• jeu. Sep 26th, 2024

Face au lavage de cerveau, une rébellion encore possible ?


Invoqué à de très nombreuses occasions, le concept de « servitude volontaire » n’est pourtant pas si évident à saisir. Il renvoie dans l’imaginaire collectif à notre adhésion plus ou moins consciente à un état collectif d’aliénation ou de soumission, mais qu’en est-il vraiment ? L’écrivain et professeur de philosophie Léonor Franc fait le point pour nous.  

Si vous suivez Mr Mondialisation, vous savez que Léonor Franc contribue régulièrement à nous faire réfléchir à travers des sujets tels que Pourquoi nous faisons semblant de vivre en démocratie ou encore « La fin du monde a déjà eu lieu », etc.

Aujourd’hui, il publie également son dernier livre aux éditions Skhedia : Les crimes des gens ordinaires. Essai sur la violence ignorée. À cette occasion, toujours dans un souci de conserver une part de libre circulation du savoir, il nous confie un extrait conséquent de ce travail : une introduction instructive à la théorie de La Boétie…

La Boétie l’étincelle

« Si le peuple cesse d’obéir, la pyramide s’effondre »

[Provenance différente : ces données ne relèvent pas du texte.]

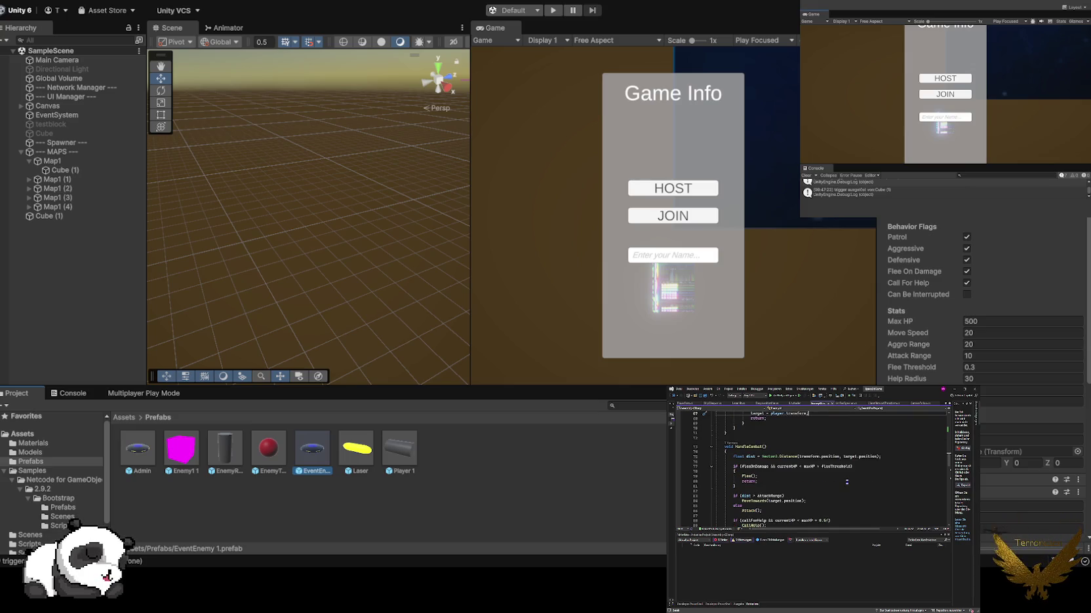
scroll(847, 482, down, 2)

Poser la question de savoir si les personnes dirigées sont complices des actes de leurs dirigeants, c’est naviguer dans un contexte qui n’est pas démocratique – puisqu’il y a, d’une part, des personnes qui obéissent, d’autre part, des personnes qui ordonnent. Toutefois, dans son Discours de la servitude volontaire, La Boétie montre que les choses ne sont pas si simples.

En effet, les personnes qui sont en haut de la pyramide du pouvoir n’y résident que grâce aux étages inférieurs. Les membres de ces étages ne sont donc pas passifs, au contraire : ils font advenir le pouvoir des dirigeants qui dépend de l’obéissance du peuple. Si le peuple cesse d’obéir, la pyramide s’effondre. Même dans une tyrannie, il est donc faux que le pouvoir du peuple est bloqué.

La Boétie dirait plutôt, en première analyse : les individus obéissants ont un pouvoir qu’ils n’utilisent pas. Puis, plus précisément : ils ont un pouvoir qu’ils utilisent mais dans un sens contraire à leur propre intérêt. Ce pouvoir réside dans leur obéissance qui vient soutenir le système politique en place. Ils dirigent à travers leur passivité qui est toujours aussi, en vérité, complicité.

C’est le paradoxe de la servitude volontaire : si le peuple est tyrannisé, il est complice de sa propre tyrannie. Pour qu’il se libère, il suffirait qu’il n’obéisse plus. D’où les formulations percutantes de La Boétie s’adressant au peuple : « Je ne veux pas que vous heurtiez le tyran, ni que vous l’ébranliez, mais seulement ne le soutenez plus, et vous le verrez, comme un grand colosse dont on dérobe la base, tomber de son propre poids et se briser. »  Ou encore : « Si on ne donne rien aux tyrans, si on ne leur obéit point ; alors sans les combattre, sans les frapper, les tyrans demeurent nus et défaits. »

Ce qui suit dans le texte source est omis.